Discussion
Introducing Cohere Transcribe: a new state-of-the-art in open-source speech recognition
geooff_: I can't say enough nice things about Cohere's services. I migrated over to their embedding model a few months ago for clip-style embeddings and it's been fantastic.It has the most crisp, steady P50 of any external service I've used in a long time.
dinakernel: My worry is that ASR will end up like OCR. If the multi modal large AI system is good enough (latency wise), the advantage of domain understanding eats the other technlogies alive.In OCR, even when the characters are poorly scanned, the deep domain understanding these large multi modal AIs have allows it to understand what the document actually meant - this is going to be order id because in the million invoices I have seen before order id is normally below order date - etc. The same issue is going to be there in ASR also is my worry.
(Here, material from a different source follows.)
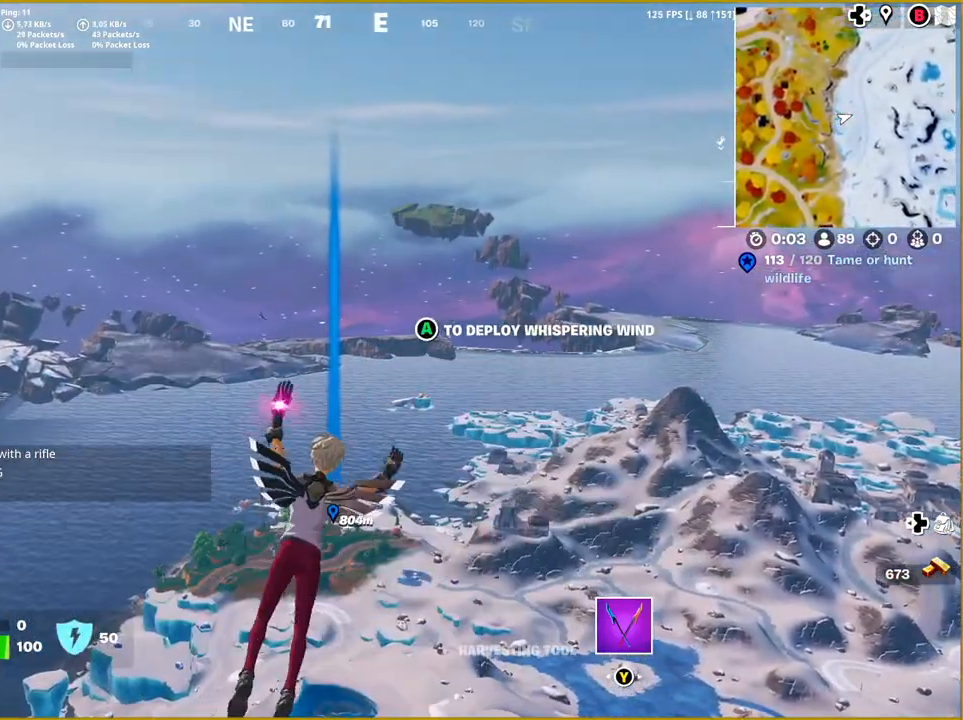
{"buttons": [], "left_stick": "up", "right_stick": "center", "events": []}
gruez: > Limitations>Timestamps/Speaker diarization. The model does not feature either of these.What a shame. Is whisperx still the best choice if you want timestamps/diarization?
akreal: WhisperX is not a model but a software package built around Whisper and some other models, including diarization and alignment ones. Something similar will be built around the Cohere Transcribe model, maybe even just an integration to WhisperX itself.
topazas: How hard could it be to train other European language(-s)?
gunalx: If you have to ask you dont really need the answer.Seems to not be to difficult in finding or creating training code. So a pretty decent amount of high quality training data should be many hours. And a few hours in high end data enter GPU compute, and many iterations to get it right.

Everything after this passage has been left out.